I’ve been scratching my head about what drove the recent price surge. 

After taking a look at both Dillard’s and its competitors, it appears to have been fueled by a combination of 2 factors: 

The first factor is the increasing gross margin and the second is the short-squeeze.

The higher gross margin has been a result of the pandemic. 

Higher demand and lower supply have led to inventory management optimization and some pricing power resulting in lower markdowns. 

Is this situation going to last for long? 

Probably not.

I think this is just transitory and once things get back to normal we’re going to be seeing gross margins and revenue growth go back to pre-pandemic levels.

But interestingly enough, despite the recent increased performance and share price appreciation, the company has been increasing its share buybacks.

Analysts estimate earnings-per-share of $35 for 2022 and $16 for 2023. 

If they’re right, the stock is currently trading at a forward PE multiple of 10x for 2022 and 22x for 2023 (Free Cash Flow would be a better metric, but there are no estimates for it).

With that said, I’m having a hard time understanding why the management is still aggressively buying back stock after a 10x run up in the stock price. 

I guess they still feel it’s undervalued? Maybe they want to keep the short squeeze going?

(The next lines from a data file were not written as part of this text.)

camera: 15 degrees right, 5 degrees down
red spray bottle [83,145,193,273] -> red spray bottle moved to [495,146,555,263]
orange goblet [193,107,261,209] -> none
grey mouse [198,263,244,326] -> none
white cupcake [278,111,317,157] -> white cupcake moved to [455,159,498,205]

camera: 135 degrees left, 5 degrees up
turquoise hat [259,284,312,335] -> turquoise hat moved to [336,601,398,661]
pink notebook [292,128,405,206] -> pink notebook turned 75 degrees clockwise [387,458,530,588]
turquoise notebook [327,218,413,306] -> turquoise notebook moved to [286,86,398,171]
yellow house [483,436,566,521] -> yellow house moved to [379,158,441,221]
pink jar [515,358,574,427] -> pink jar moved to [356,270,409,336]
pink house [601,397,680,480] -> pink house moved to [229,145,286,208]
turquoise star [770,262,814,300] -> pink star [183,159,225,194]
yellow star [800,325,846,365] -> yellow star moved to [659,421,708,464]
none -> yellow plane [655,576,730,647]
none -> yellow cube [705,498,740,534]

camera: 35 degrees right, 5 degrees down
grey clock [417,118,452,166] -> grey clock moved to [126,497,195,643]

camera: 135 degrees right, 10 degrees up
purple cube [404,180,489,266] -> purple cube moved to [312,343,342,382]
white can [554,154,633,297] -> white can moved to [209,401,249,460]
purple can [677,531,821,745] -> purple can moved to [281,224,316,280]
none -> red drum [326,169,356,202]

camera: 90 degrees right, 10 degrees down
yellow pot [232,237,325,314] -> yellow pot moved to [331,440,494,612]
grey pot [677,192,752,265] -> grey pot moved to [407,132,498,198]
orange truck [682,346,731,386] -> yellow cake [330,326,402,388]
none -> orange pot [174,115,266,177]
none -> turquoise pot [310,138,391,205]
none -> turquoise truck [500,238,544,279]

Insiders own a big chunk of the company and they should be happy to see the share price go up. 

But the business generates strong cash flows and doesn’t have a lot of growth prospects so they should be interested in keeping the stock price low in order to repurchase as many shares as they can. Especially so when there are rumors that the management wants to take the company private one day.

Maybe the management’s incentives are tied to share price performance?

I went looking and the stock compensation is negligible in relation to their salaries and fortunes.

Maybe they really do think that the stock is undervalued. 

Or maybe they’re just getting a kick out of fueling an infinity squeeze. I know I would.

 

CONCLUSION

If I were to bet on the main reason for the recent share price surge, I would bet on the short squeeze thesis. Yeah, the margins and cash flow have improved, but I don’t think that’s reason for a 10x!

And even after spending $246 million in buybacks on the third quarter alone, the company still has $620 million in cash so we should expect more repurchases. 

The current short interest is around 12% of the free float so we could be seeing the share price climb even higher then the current $352. 

How much higher? I don’t know. I wouldn’t be surprised to see the stock at $500 or more.

*Free Float: available shares in the open market that are not owned by insiders

I’m not interested in participating in this story, but the voyeur inside me will definitely keep waiting to see how much money Ted will make on this bet alone.